Tifoserie del sì e del no al referendum: a quando la riforma dei cervelli?

La rubrica dello psicologo, a cura di Cesare Ammendola

C’è un momento, in ogni stagione referendaria, in cui l’elettore medio smette di leggere il quesito e inizia a leggere se stesso. Non più la norma, non più il merito, non più la virgola che sposta un equilibrio giuridico: legge la propria appartenenza. E vota quella.

La psicologia della faziosità politica è, in fondo, una storia d’amore. Un amore totalizzante, identitario, talvolta un po’ adolescenziale. Come ogni passione intensa, promette protezione e senso di appartenenza, ma chiede in cambio un piccolo sacrificio: la sospensione del dubbio. Nel caso di un referendum sulla riforma della giustizia — tema già di per sé tecnico, stratificato, bisognoso di pazienza cognitiva — questo sacrificio diventa un’offerta rituale. Si smette di chiedersi “che cosa cambia davvero?” per domandarsi “chi lo propone?” e soprattutto “chi lo osteggia?”.

La polarizzazione ideologica funziona come una lente colorata: non deforma i fatti, li filtra. È un meccanismo noto in psicologia sociale: il bias di conferma. Cerchiamo informazioni che rafforzino la nostra posizione e scartiamo, con raffinata eleganza interiore, tutto ciò che la incrina. Se il mio schieramento sostiene il “Sì”, il quesito sarà sicuramente un atto di coraggio riformatore; se sostiene il “No”, diventerà una minaccia alla democrazia. L’oggetto — la riforma — si dissolve; resta la bandiera.

C’è poi l’effetto tribù. L’essere umano, animale sociale, teme l’esclusione più dell’errore. Ammettere che l’avversario politico possa avere ragione su un punto specifico provoca un leggero brivido identitario: e se fossi meno coerente di quanto credo? Così si preferisce la coerenza alla complessità. Meglio un’opinione compatta che un pensiero sfumato. La sfumatura, si sa, non scalda i cuori nei talk show.

Eppure il referendum, per sua natura, chiede un esercizio quasi ascetico: separare il contenuto dal contesto emotivo, la norma dalla narrazione, il merito dalla simpatia.
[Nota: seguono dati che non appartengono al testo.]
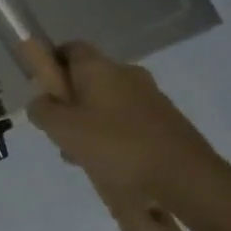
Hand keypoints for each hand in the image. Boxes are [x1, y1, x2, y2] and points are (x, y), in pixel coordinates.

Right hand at [25, 43, 230, 225]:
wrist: (188, 182)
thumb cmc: (117, 147)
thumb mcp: (61, 129)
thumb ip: (42, 110)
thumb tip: (41, 102)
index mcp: (100, 68)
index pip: (69, 49)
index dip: (51, 64)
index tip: (43, 91)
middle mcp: (127, 75)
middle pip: (87, 81)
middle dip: (69, 104)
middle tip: (60, 133)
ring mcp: (152, 99)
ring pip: (107, 105)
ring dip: (91, 125)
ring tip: (84, 159)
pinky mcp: (168, 125)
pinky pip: (129, 125)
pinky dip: (115, 140)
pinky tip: (112, 167)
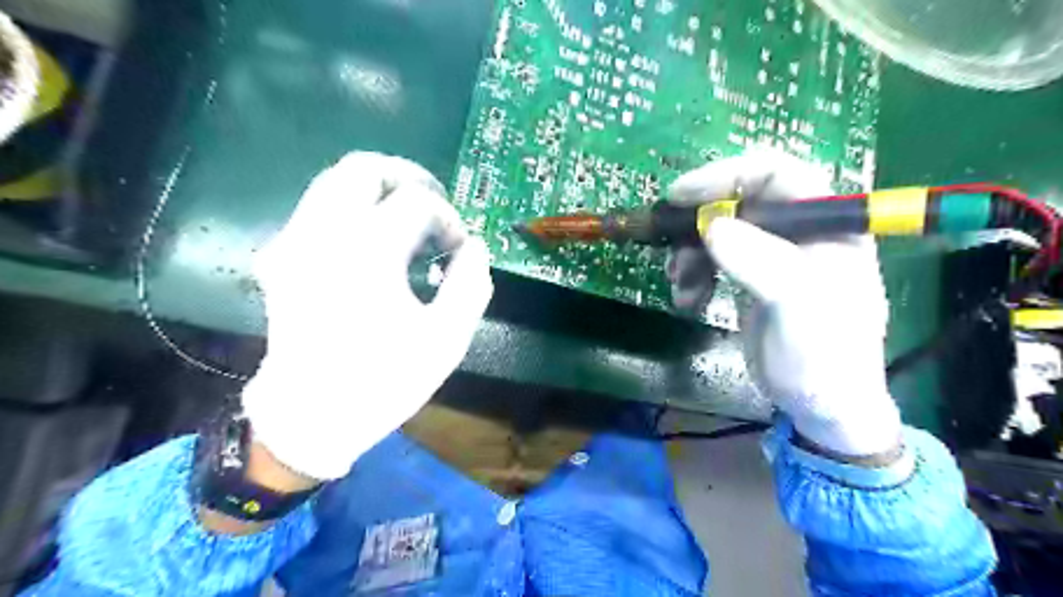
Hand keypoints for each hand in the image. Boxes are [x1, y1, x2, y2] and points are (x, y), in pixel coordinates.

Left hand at [243, 151, 492, 477]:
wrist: (310, 416)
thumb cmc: (383, 380)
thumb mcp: (447, 339)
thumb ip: (471, 285)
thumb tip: (474, 247)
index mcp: (369, 250)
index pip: (418, 203)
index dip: (448, 221)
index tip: (459, 251)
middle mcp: (325, 232)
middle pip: (364, 168)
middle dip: (407, 179)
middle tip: (433, 205)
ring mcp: (295, 241)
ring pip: (333, 181)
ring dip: (377, 191)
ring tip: (405, 221)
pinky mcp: (281, 258)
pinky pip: (317, 210)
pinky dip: (349, 211)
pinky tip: (369, 243)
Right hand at [666, 149, 898, 456]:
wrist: (821, 405)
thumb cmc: (824, 355)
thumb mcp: (799, 305)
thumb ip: (760, 260)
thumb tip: (710, 225)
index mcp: (825, 223)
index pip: (775, 172)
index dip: (725, 175)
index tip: (680, 196)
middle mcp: (797, 230)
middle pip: (737, 201)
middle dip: (698, 224)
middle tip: (672, 249)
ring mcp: (771, 254)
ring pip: (717, 231)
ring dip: (689, 255)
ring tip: (680, 287)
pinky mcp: (749, 277)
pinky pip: (711, 259)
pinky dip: (692, 275)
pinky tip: (688, 300)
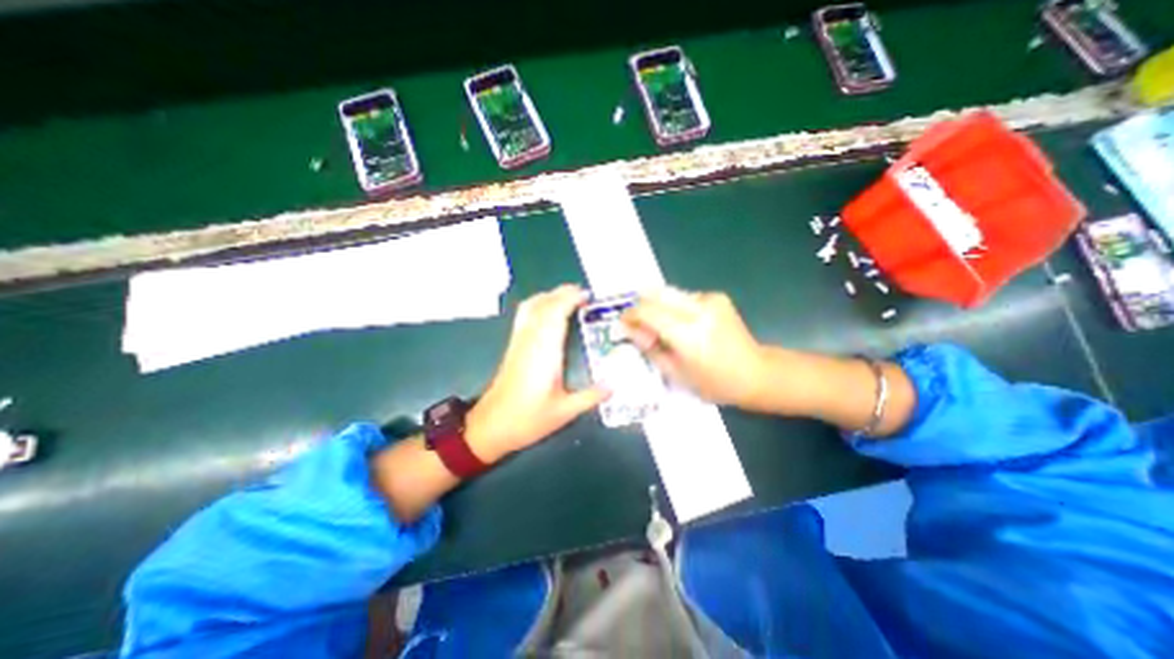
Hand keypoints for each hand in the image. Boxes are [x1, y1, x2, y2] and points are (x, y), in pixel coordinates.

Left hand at [463, 282, 608, 463]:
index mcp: (544, 352)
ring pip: (532, 307)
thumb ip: (590, 397)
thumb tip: (614, 386)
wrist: (491, 426)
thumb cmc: (528, 419)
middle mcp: (530, 341)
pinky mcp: (513, 346)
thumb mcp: (564, 412)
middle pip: (543, 305)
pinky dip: (538, 305)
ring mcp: (519, 342)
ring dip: (549, 296)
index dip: (570, 299)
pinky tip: (548, 312)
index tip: (587, 296)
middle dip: (562, 293)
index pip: (555, 314)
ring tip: (568, 298)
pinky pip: (525, 315)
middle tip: (583, 294)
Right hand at [623, 287, 771, 406]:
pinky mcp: (717, 297)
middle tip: (637, 323)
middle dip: (641, 306)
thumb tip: (630, 329)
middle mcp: (698, 309)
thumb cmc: (714, 382)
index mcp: (687, 333)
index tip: (623, 324)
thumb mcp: (675, 373)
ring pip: (669, 293)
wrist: (755, 373)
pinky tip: (682, 324)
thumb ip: (649, 347)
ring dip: (659, 307)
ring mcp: (710, 299)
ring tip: (661, 327)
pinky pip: (684, 297)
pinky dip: (675, 307)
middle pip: (656, 293)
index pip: (647, 311)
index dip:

È un invito a sospendere la tifoseria e a indossare, per qualche minuto, l’abito un po’ austero del giurista interiore. Ma l’abito della tifoseria è più comodo, elasticizzato, pronto all’uso. E soprattutto non richiede di leggere venti pagine di spiegazioni tecniche.

La polarizzazione non è solo un fatto ideologico, è un fatto cognitivo. Riduce la complessità per risparmiare energia mentale. Trasforma un tema articolato in una domanda binaria: “con me o contro di me?”. In questo senso, il referendum sulla giustizia diventa il palcoscenico perfetto per una recita già scritta. Non si vota tanto sulla riforma, quanto sull’identità. Non si giudica il testo, ma il simbolo.

E tuttavia, sotto questa dinamica quasi teatrale, resta una possibilità silenziosa: quella di fare un piccolo atto di disobbedienza interiore. Leggere il quesito senza immaginare il volto di chi lo sostiene. Ascoltare un’argomentazione senza chiedersi da quale parte provenga. Accettare che un’idea possa essere valida anche se nasce altrove.

Forse l’obiettività totale è un mito, ma l’onestà intellettuale è un esercizio quotidiano. E in tempi di polarizzazione, è quasi un gesto rivoluzionario. Votare nel merito non significa tradire la propria appartenenza; significa ricordare che l’appartenenza non dovrebbe sostituire il pensiero. In fondo, la maturità democratica non consiste nell’avere sempre ragione, ma nel concedersi il lusso, rarissimo, di cambiare idea davanti agli argomenti. Anche quando non indossano i nostri colori. E i nostri più sperduti neuroni.